Sob pressão do funcionalismo, com greves pipocando em todo o País e envolvido em uma crise política efetiva, o governo federal proporá um aumento de vencimentos para o seu funcionalismo. Esse aumento será acima da inflação e deve beneficiar cerca de seiscentos mil funcionários. Para os da ativa, deve variar, segundo informa o próprio governo, entre 10,79% e 29,38%, enquanto a inflação medida pelo IPCA em 2003 foi de 9,3%. A classe reivindicava 127%, para cobrir as perdas acumuladas durante todo o governo Fernando Henrique Cardoso e ainda o primeiro ano do governo Lula.

Além das pressões que levaram à decisão de conceder o aumento, lembremos que existe lei obrigando o governo a anualmente rever os vencimentos dos servidores. Lei que, como muitas neste País, não pegou. O governo passado não deu os aumentos que a lei exigia e a desculpa para passar por cima do texto legal sempre foi que majorações diferenciadas, para uma e outra categorias, sempre foram concedidas.

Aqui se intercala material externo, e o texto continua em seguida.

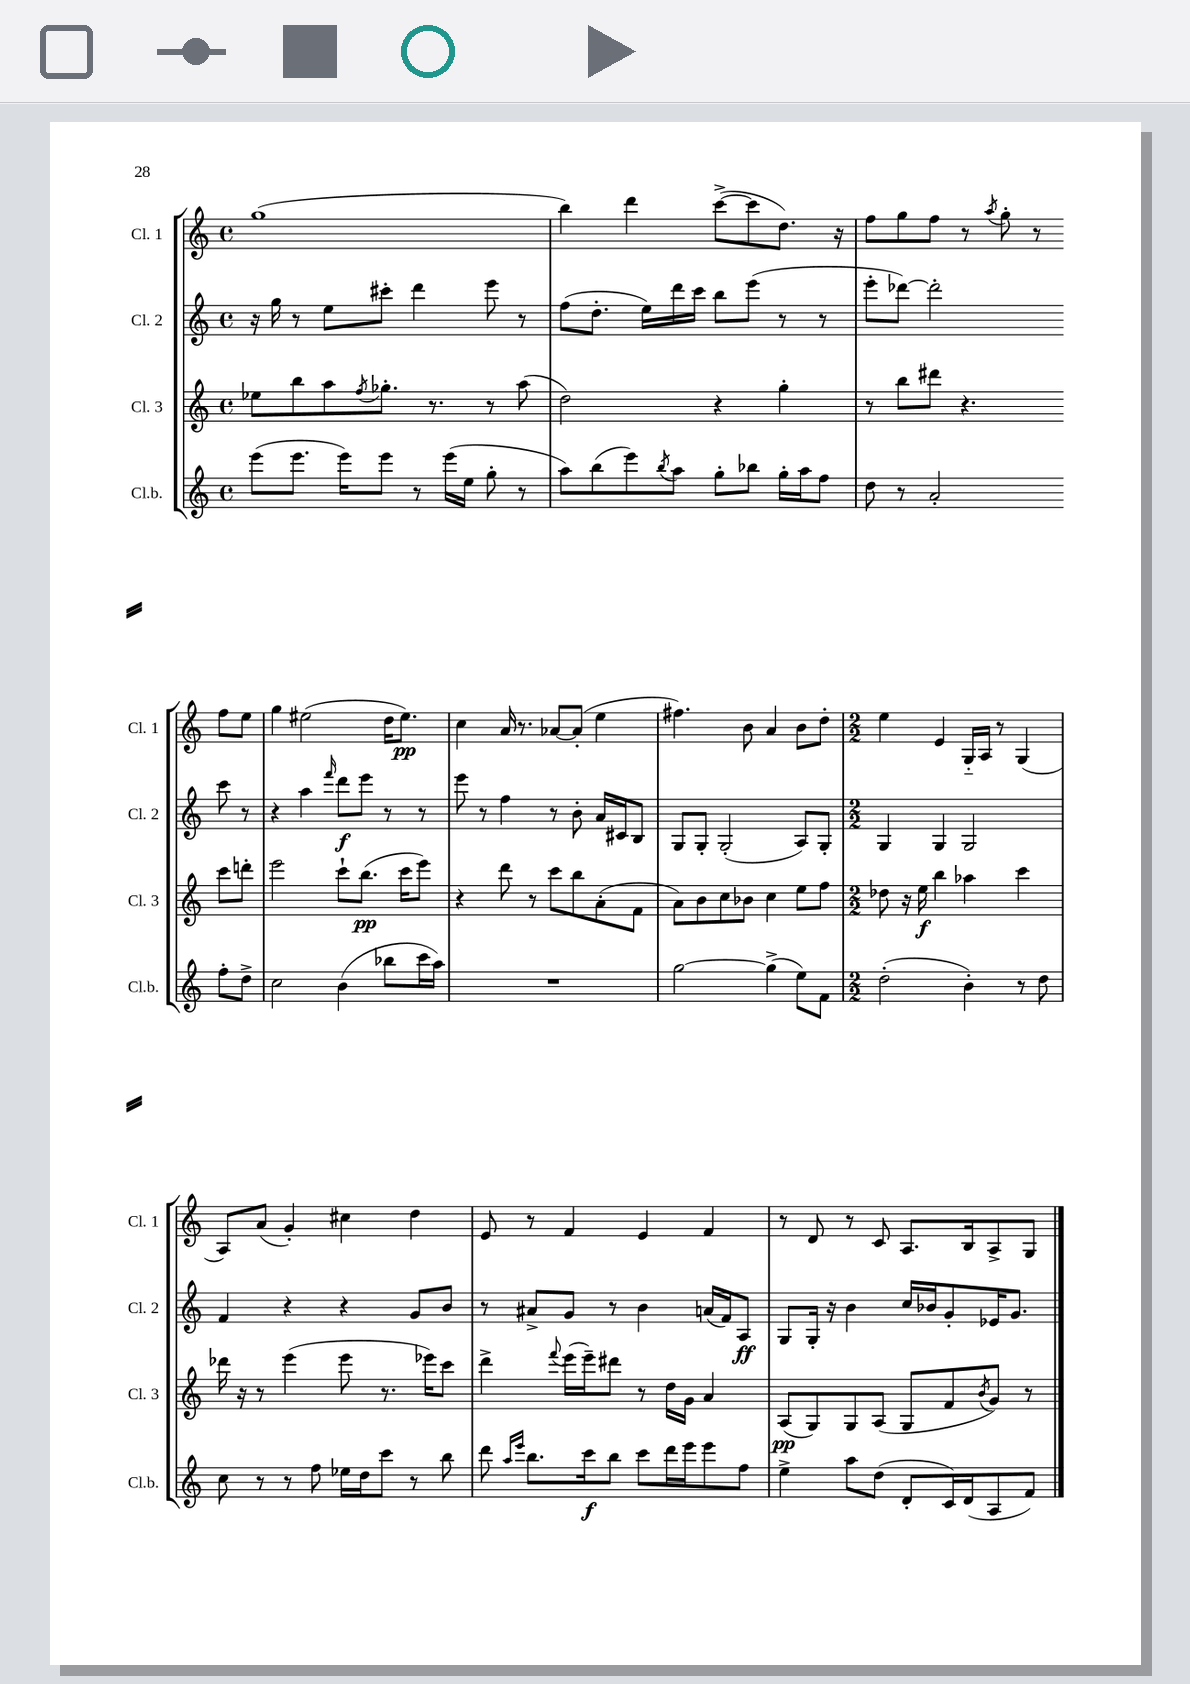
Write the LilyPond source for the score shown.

<<
\new StaffGroup <<
\new Staff = "s0" \with { instrumentName = "Cl. 1" shortInstrumentName = "Cl. 1" } {
    \clef treble \key c \major \defaultTimeSignature \time 4/4
    g''1( |
    b''4) d'''4 c'''8~->( c'''8 d''8.) r16 |
    f''8 g''8 f''8 r8 \acciaccatura { a''8 } g''8-. r8 f''8 e''8 |
    g''4 eis''2( d''16 eis''8.\pp) |
    c''4 a'16 r8. aes'8~ aes'8-.( e''4 |
    fis''4.) b'8 a'4 b'8 d''8-. |
    \numericTimeSignature \time 2/2 e''4 e'4 g16-_ a16 r8 g4( |
    a8) a'8( g'4-.) cis''4 d''4 |
    e'8 r8 f'4 e'4 f'4 |
    r8 d'8 r8 c'8 a8. b16 a8-> g8 \bar "|." |
}
\new Staff = "s1" \with { instrumentName = "Cl. 2" shortInstrumentName = "Cl. 2" } {
    \clef treble \key c \major \defaultTimeSignature \time 4/4
    r16 g''16 r8 e''8 cis'''8-. d'''4 e'''8 r8 |
    f''8( d''8.-. e''16) d'''16 c'''16 b''8 e'''8( r8 r8 |
    e'''8-. des'''8~) des'''2-. c'''8 r8 |
    r4 a''4 \grace { f'''16 } d'''8\f e'''8 r8 r8 |
    e'''8 r8 f''4 r8 b'8-. a'16 cis'16 b8 |
    g8 g8-. g2-.( a8) g8-. |
    \numericTimeSignature \time 2/2 g4 g4 g2 |
    f'4 r4 r4 g'8 b'8 |
    r8 ais'8-> g'8 r8 b'4 a'16( f'16) a8\ff |
    g8 g16-. r16 b'4 c''16 bes'16 g'8-. ees'16 g'8. \bar "|." |
}
\new Staff = "s2" \with { instrumentName = "Cl. 3" shortInstrumentName = "Cl. 3" } {
    \clef treble \key c \major \defaultTimeSignature \time 4/4
    ees''8 b''8 a''8 \acciaccatura { f''8 } ges''8.-. r8. r8 a''8( |
    d''2) r4 g''4-. |
    r8 b''8 dis'''8 r4. c'''8 d'''8-. |
    e'''2 c'''8-! b''8.\pp( c'''16 e'''8) |
    r4 d'''8 r8 c'''8 b''8 a'8-.( f'8 |
    a'8) b'8 c''8 bes'8 c''4 e''8 f''8 |
    \numericTimeSignature \time 2/2 des''8 r16 e''16\f b''4 aes''4 c'''4 |
    des'''16 r16 r8 e'''4( e'''8 r8. ees'''16) c'''8 |
    d'''4-> \appoggiatura { f'''8 } e'''16( e'''16--) dis'''8 r8 d''16 g'16 a'4 |
    a8\pp( g8) g8 a8( g8 f'8 \acciaccatura { b'8 } g'8) r8 \bar "|." |
}
\new Staff = "s3" \with { instrumentName = "Cl.b." shortInstrumentName = "Cl.b." } {
    \clef treble \key c \major \defaultTimeSignature \time 4/4
    e'''8( e'''8. e'''16) e'''8 r8 e'''16( e''16 g''8-. r8 |
    a''8) b''8( e'''8) \acciaccatura { b''8 } a''8 g''8-. bes''8 g''16-. a''16 f''8 |
    d''8 r8 a'2-. f''8-. d''8-> |
    c''2 b'4( bes''8 c'''16 a''16) |
    R1 |
    g''2~ g''4->( e''8) f'8 |
    \numericTimeSignature \time 2/2 d''2-.( b'4-.) r8 d''8 |
    c''8 r8 r8 f''8 ees''16 d''16 c'''8 r8 b''8 |
    d'''8 \grace { a''16 e'''16 } b''8. c'''16\f b''8 c'''8 d'''16 e'''16 e'''8 f''8 |
    e''4-> a''8 d''8( d'8-. c'16) d'16( a8 f'8) \bar "|." |
}
>>
>>
\layout { \context { \Score \remove "Bar_number_engraver" } }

Na proposta de Lula, os aposentados receberão reajustes menores, o que desde logo foi do desagrado das lideranças do funcionalismo. É lei, o Congresso aprovou e consta da reforma da Previdência que os funcionários aposentados devem receber o mesmo que os da ativa ocupantes dos mesmos cargos. Benefício que já existia e que o governo Lula e seu suporte parlamentar tentou derrubar sem êxito. A proposta de aumento do governo Lula é uma colcha de retalhos. Aumento linear, só de 1% em janeiro. Assim teria decidido a Justiça. No mais, são aumentos diferenciados, mais para certas categorias, menos para outras e há até uns cinqüenta mil funcionários que nada de majoração vão receber.

O instrumento utilizado para consagrar a desigualdade é o uso dos penduricalhos nos vencimentos do funcionalismo. Para uns, gratificações substituem os aumentos. Para outros, paga-se menos, como para os aposentados, pois não teriam direito às tais gratificações. Essas excrescências, ou sejam, gratificações por isto ou aquilo ou mesmo por coisa nenhuma, salvo o protecionismo político, é que levaram ao longo dos anos funcionários remunerados com vencimentos modestos a se transformarem em marajás. Um salário de mil reais acabava virando 10, 15, 20 mil ou até mais.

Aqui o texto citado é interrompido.